Something that sets The Oasis apart from other NFT galleries is the partnership with Infinite Objects, a company that makes frames for digital prints. “When you mint an NFT, you get a physical item even if the artist doesn’t have merchandise. So you always walk away with something,” he said.

Roberts’ vision for SEED includes giving back to the Bed-Stuy community, with general classes on entrepreneurism, freelancing, and more. “I want to bring in lawyers to talk about LLCs for protecting creative assets,” he said.

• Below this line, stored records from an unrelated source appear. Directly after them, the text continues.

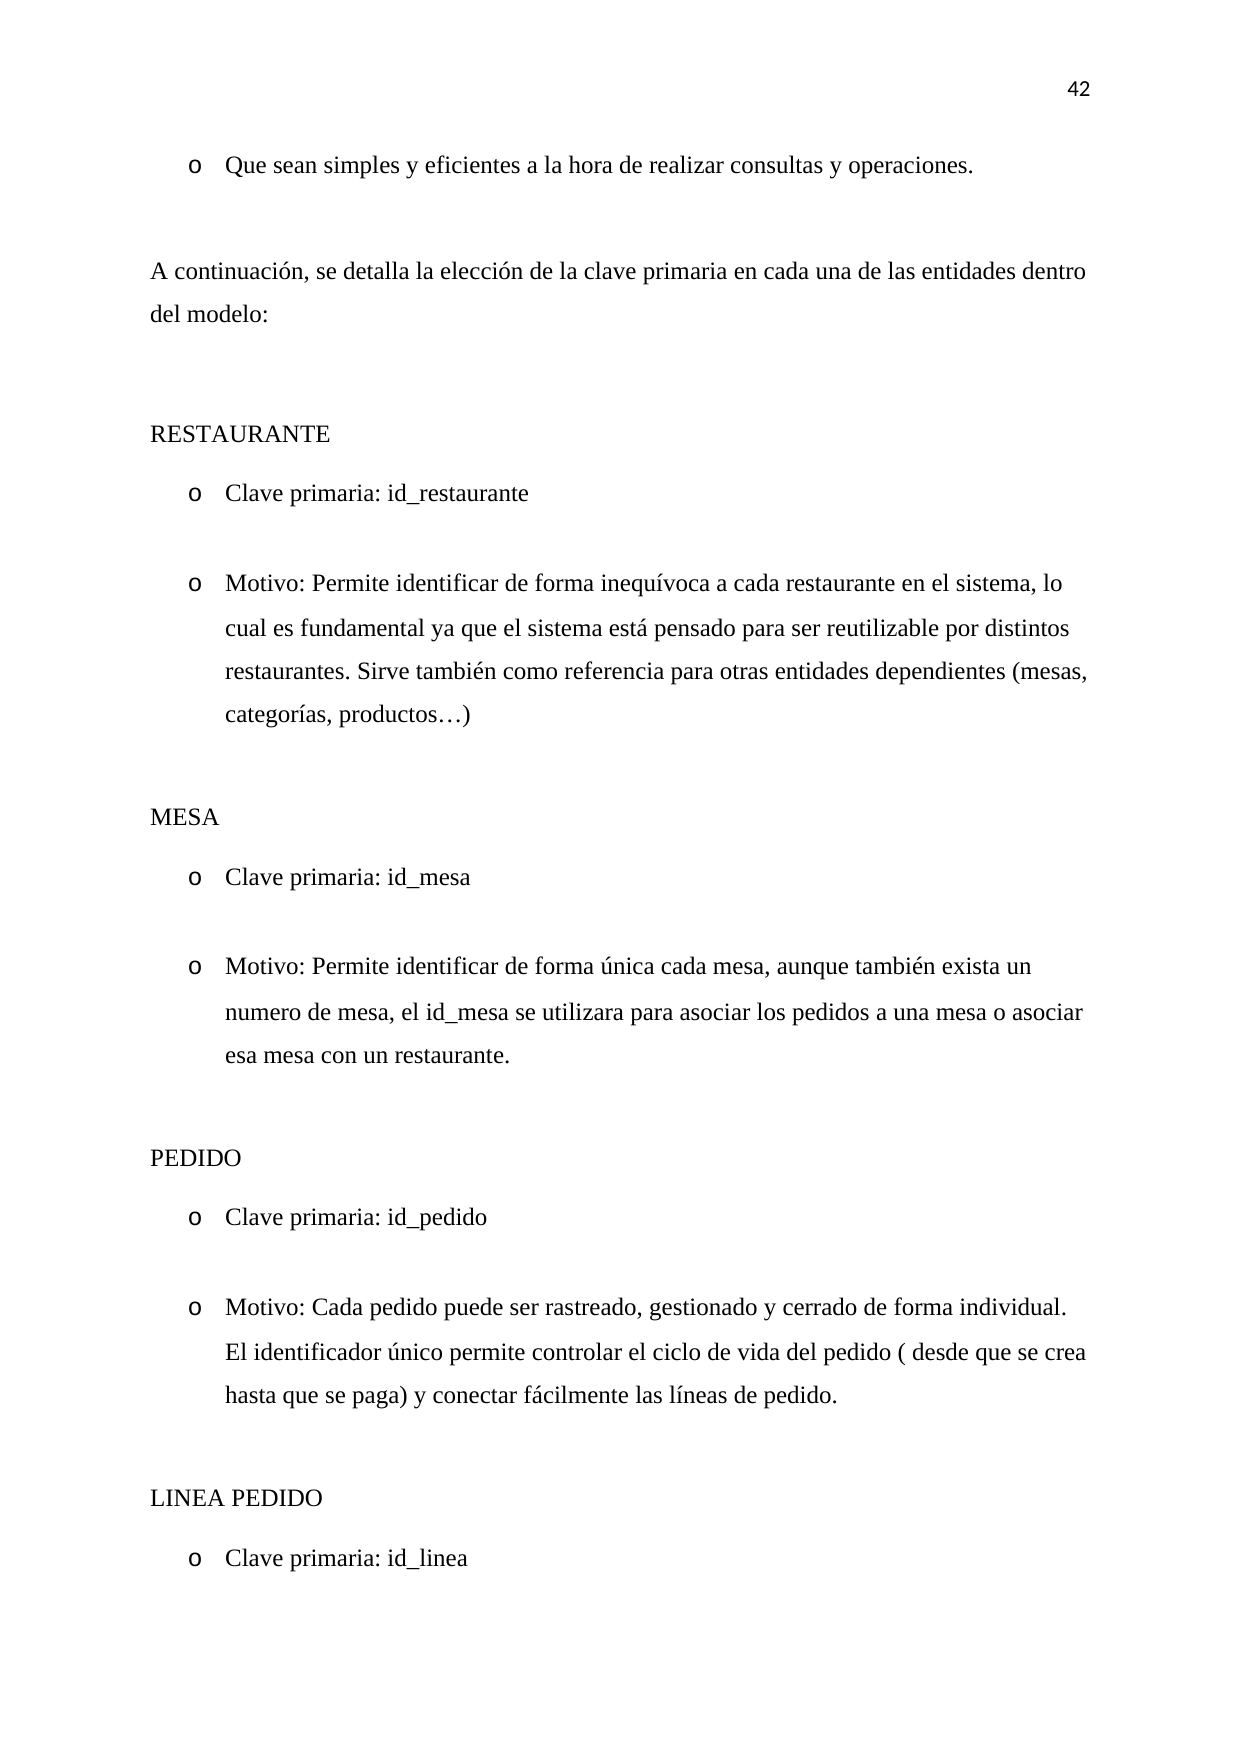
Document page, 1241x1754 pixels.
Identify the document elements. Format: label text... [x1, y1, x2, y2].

list Motivo: Cada pedido puede ser rastreado, gestionado y cerrado de forma individual. El identificador único permite controlar el ciclo de vida del pedido ( desde que se crea hasta que se paga) y conectar fácilmente las líneas de pedido. [187, 1292, 1090, 1409]
text LINEA PEDIDO [150, 1483, 1090, 1512]
text MESA [150, 802, 1090, 831]
list Motivo: Permite identificar de forma inequívoca a cada restaurante en el sistema, lo cual es fundamental ya que el sistema está pensado para ser reutilizable por distintos restaurantes. Sirve también como referencia para otras entidades dependientes (mesas, categorías, productos…) [187, 568, 1090, 728]
list Motivo: Permite identificar de forma única cada mesa, aunque también exista un numero de mesa, el id_mesa se utilizara para asociar los pedidos a una mesa o asociar esa mesa con un restaurante. [187, 951, 1090, 1068]
list Que sean simples y eficientes a la hora de realizar consultas y operaciones. [187, 150, 1090, 181]
text RESTAURANTE [150, 419, 1090, 447]
list Clave primaria: id_pedido [187, 1202, 1090, 1233]
text PEDIDO [150, 1143, 1090, 1171]
list Clave primaria: id_restaurante [187, 478, 1090, 509]
text A continuación, se detalla la elección de la clave primaria en cada una de las entidades dentro del modelo: [150, 256, 1090, 328]
list Clave primaria: id_linea [187, 1543, 1090, 1574]
list Clave primaria: id_mesa [187, 862, 1090, 893]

If you can’t make it to Bed-Stuy to visit SEED Brklyn, you can still connect with the space on their website, where a lot of fashion and collectibles are for sale. “We’re building a global brand, so we put a lot of energy into the e-commerce site,” he said. To have a fair fight, we have to be just as resilient on the web as we are in person.”

As Roberts prepares to share SEED with Bed-Stuy and the rest of the world, he hopes to inspire other artists to create. “Seed is inspired by my journey, the landscape around me and the needs of it,” he said.